El Quijote se nos presenta así como una novela social, que refleja a la perfección la grave crisis de la sociedad española como sociedad feudal y a la vez la conciencia española de esa crisis. El autor prefiere hablar de crisis para describir la situación de España entre 1598 y 1620, como una fase intermedia entre la grandeza del poderío español y la decadencia. Pero no es consistente y al periodo de crisis se refiere también como un periodo de declive o, como acabamos de ver, de agonía de un mundo social o de su naufragio. En cualquier caso, de acuerdo con la tesis marxista sobre el arte y la literatura como elementos superestructurales y como formas de conciencia social y reflejo de la vida social, Cervantes se nos retrata como un novelista social que se habría erigido como el mejor intérprete de la crisis aguda de la sociedad española y de su conciencia. Siguiendo estas premisas hermenéuticas, Vilar procede a construir una ingeniosa interpretación social de la novela basada en dos pilares: la metodología del materialismo histórico y el célebre memorial del economista o arbitrista Martín González de Cellorigo, titulado Memorial de la política necesaria y útil restauración a la república de España, publicado en 1600.

El uso de la primera como guía le va a conducir a pintarnos un cuadro de España en crisis en los terrenos económico, social, político e ideológico; el segundo le va a servir a la vez, por un lado, como un testimonio de la decadencia española y como un hilo conductor para revisar la aguda crisis de la sociedad española en todos los órdenes citados y, por otro lado, para establecer un paralelismo entre el Memorial de Cellorigo y el Quijote: Cervantes en su magna novela, al igual que Cellorigo en su excelente Memorial, sería el mejor intérprete del declive de la sociedad española. Es más, Cervantes, a diferencia de algunos arbitristas cortos de miras, que sólo percibieron la crisis a corto plazo (no es el caso de Cellorigo), captó «el naufragio de un mundo y de sus valores» y de esta percepción certera habría surgido, según Vilar, el Quijote como genial tragicomedia (op. cit., pág. 284). Una obra maestra en que Cervantes habría fijado en imágenes el contraste tragicómico entre las superestructuras míticas y la realidad de una sociedad en «declive», gastada por la historia y que ha llevado a la nación al punto más extremo de sus contradicciones económicas, sociales, políticas e ideológicas.

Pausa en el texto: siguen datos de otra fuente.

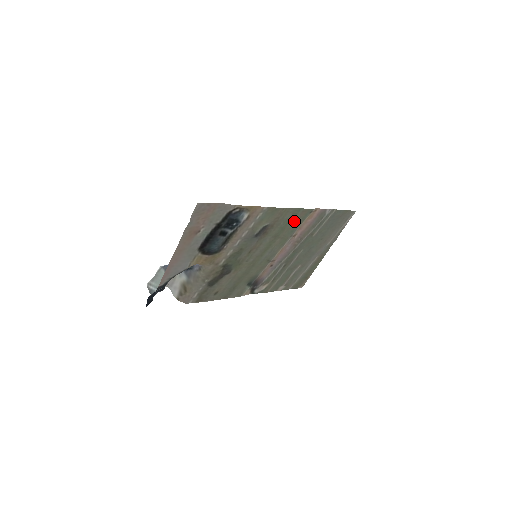
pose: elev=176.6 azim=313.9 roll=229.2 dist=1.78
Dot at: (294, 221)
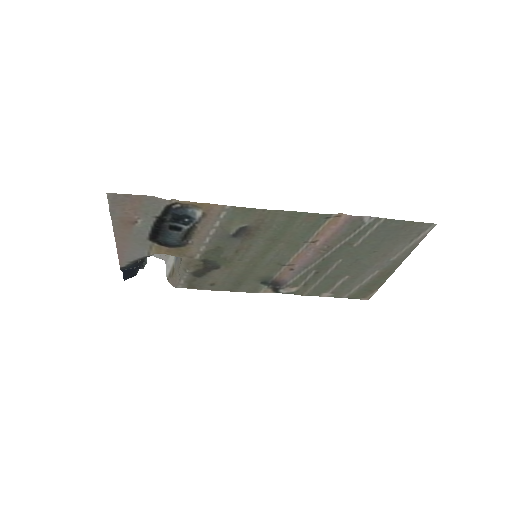
Dot at: (299, 225)
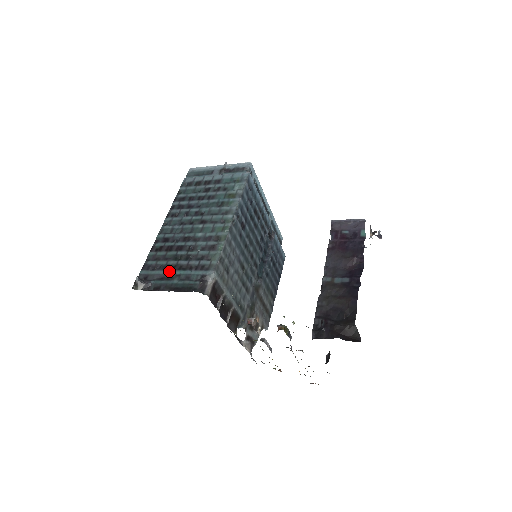
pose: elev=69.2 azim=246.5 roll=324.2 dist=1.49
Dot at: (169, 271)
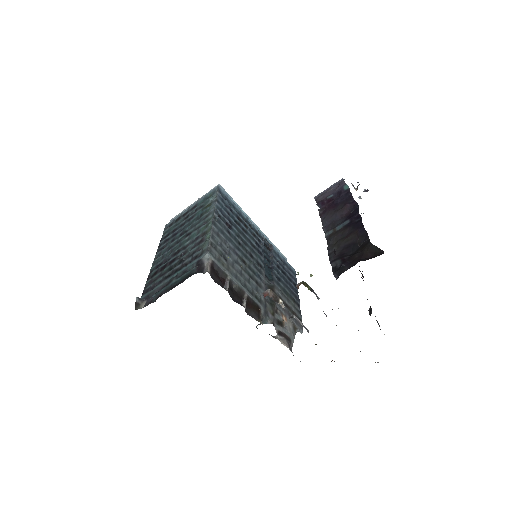
Dot at: (166, 279)
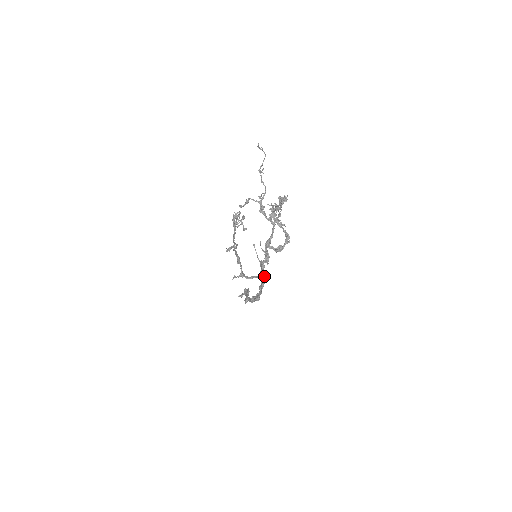
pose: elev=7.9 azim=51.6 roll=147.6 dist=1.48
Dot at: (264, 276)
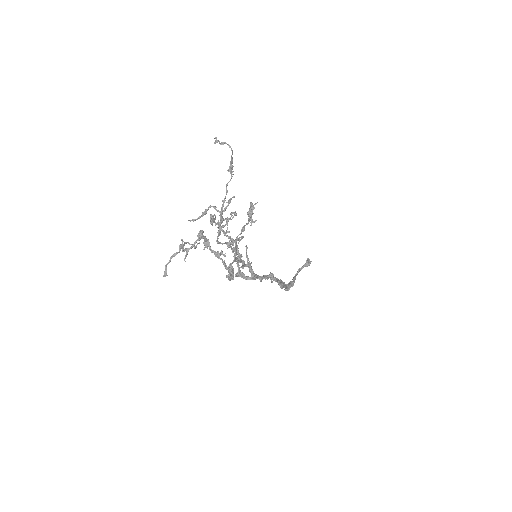
Dot at: (272, 276)
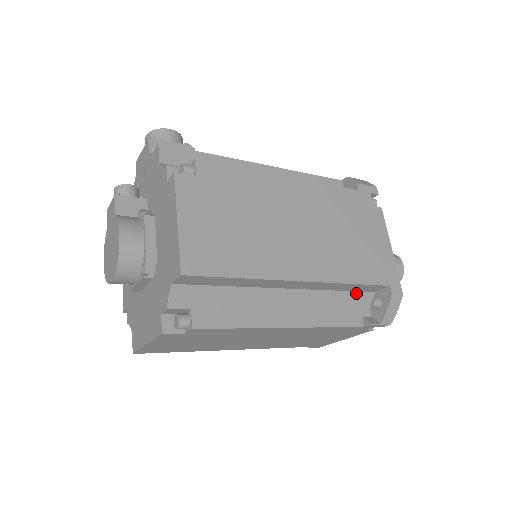
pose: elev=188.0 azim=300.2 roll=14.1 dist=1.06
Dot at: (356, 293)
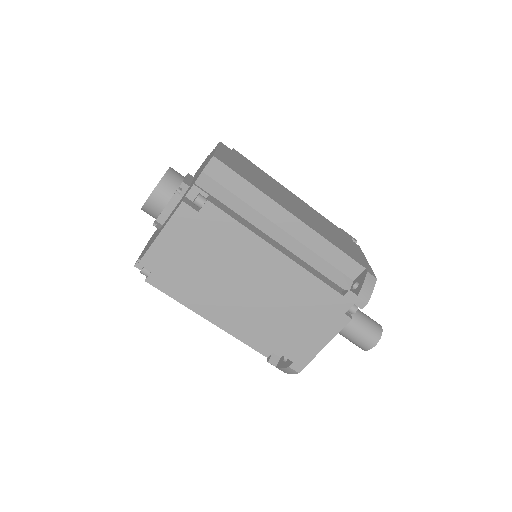
Dot at: (337, 271)
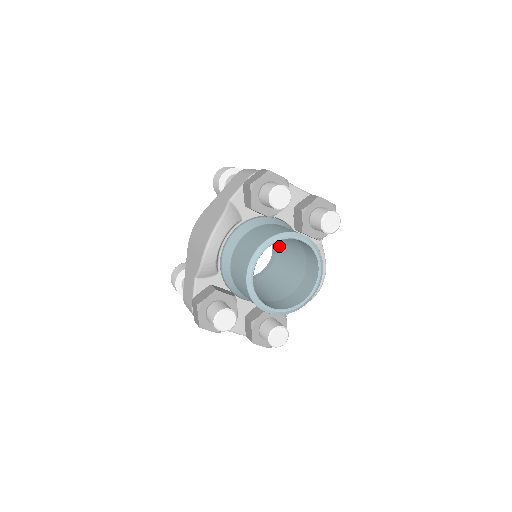
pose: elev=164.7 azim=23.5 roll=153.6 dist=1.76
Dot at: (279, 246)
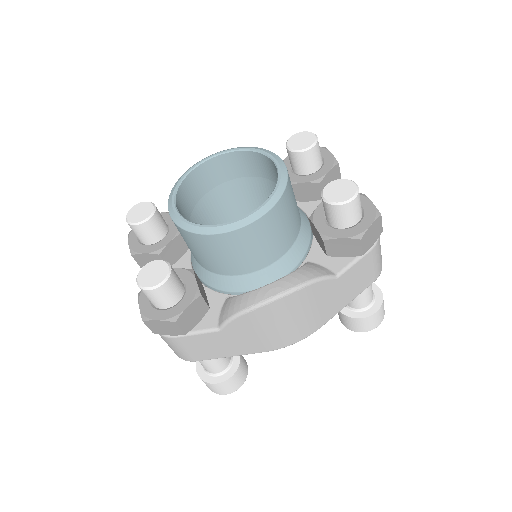
Dot at: occluded
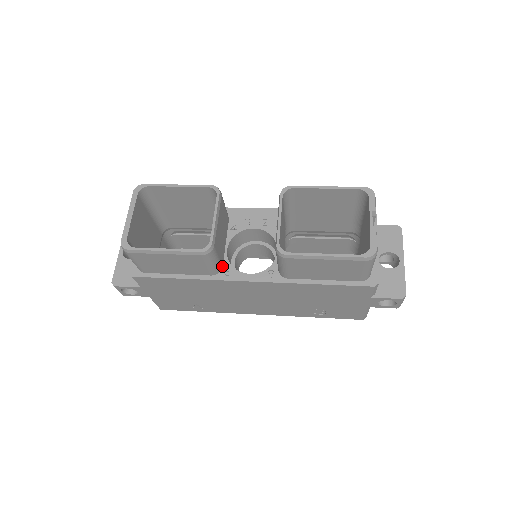
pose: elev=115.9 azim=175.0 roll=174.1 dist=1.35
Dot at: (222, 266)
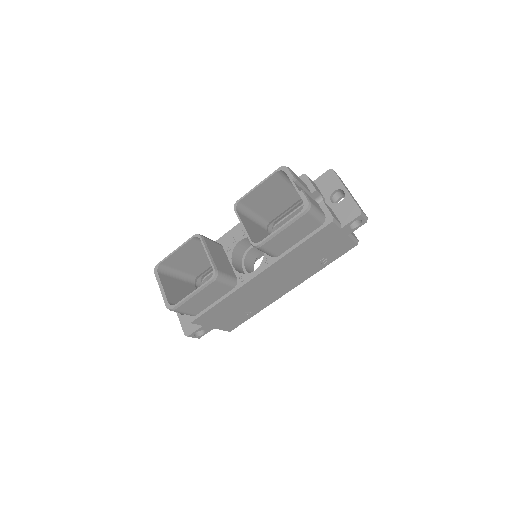
Dot at: (236, 278)
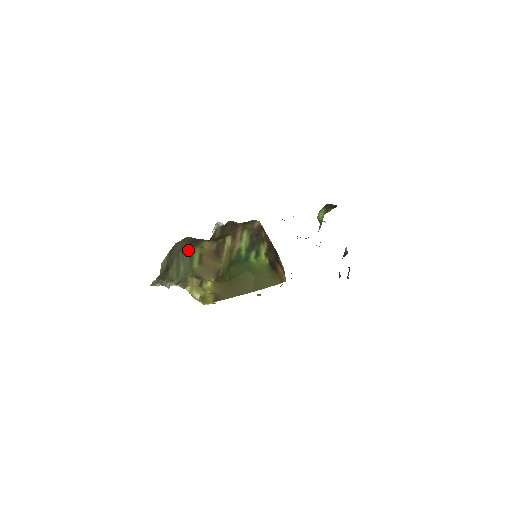
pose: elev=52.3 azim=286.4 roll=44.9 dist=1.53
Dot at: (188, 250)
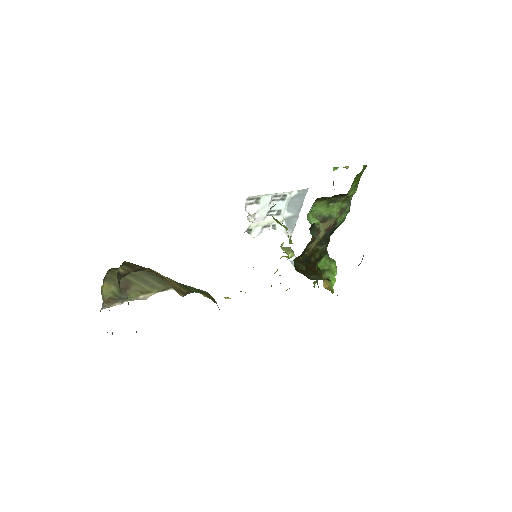
Dot at: occluded
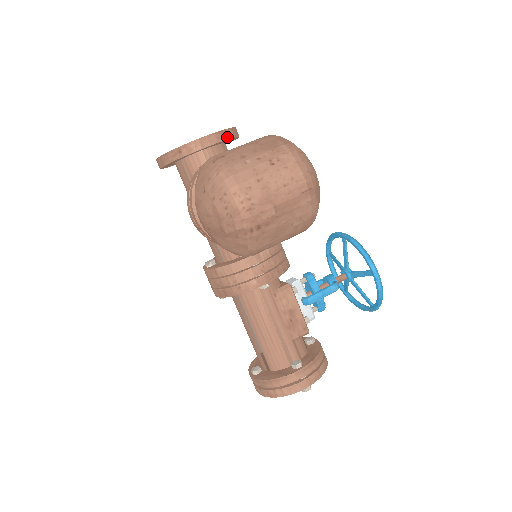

Al servicio de esta concepción general del Quijote y de la construcción de su interpretación pone Vilar su metodología marxista inspirada en el materialismo histórico. De acuerdo con éste, Vilar parte del supuesto de que toda sociedad consta de dos sectores, la infraestructura económica y la supersestructura, y en el seno de ésta última distingue, a su vez, tres pisos o niveles: un primer piso o nivel social; un segundo piso o nivel político; y un tercer nivel, en el que sitúa las ideologías. Siguiendo este esquema escalonado de cuatro estratos, en que la flecha del determinismo causal actúa de abajo arriba, de manera que las presiones económicas del nivel inferior infraestructural actúan sobre el nivel social y las presiones económicas y sociales originadas a partir del estrato infraesctuctural se suman para confluir sobre el nivel político y el ideológico, Vilar nos expone ordenadamente las cuatro vertientes de la crisis aguda o decadencia de la España de 1600 y a la vez su visión del Quijote como reflejo tragicómico de ésta.

En primer lugar, la crisis de España era una crisis económica. Vilar enumera aquí las principales manifestaciones del declive económico de la España de 1600, que es también la España del Quijote: la alta tasa de inflación y sus secuelas, como el aumento de la pobreza y del hambre; el notable descenso demográfico, en gran medida causada por la peste, por la emigración a América y la expulsión de los moriscos; invasión enloquecida de mercancías extranjeras, en detrimento de las manufacturas nacionales; enormes gastos del Estado y generalización de las deudas, incluyendo a los nobles; costumbres suntuarias de los grandes hasta el endeudamiento, &c.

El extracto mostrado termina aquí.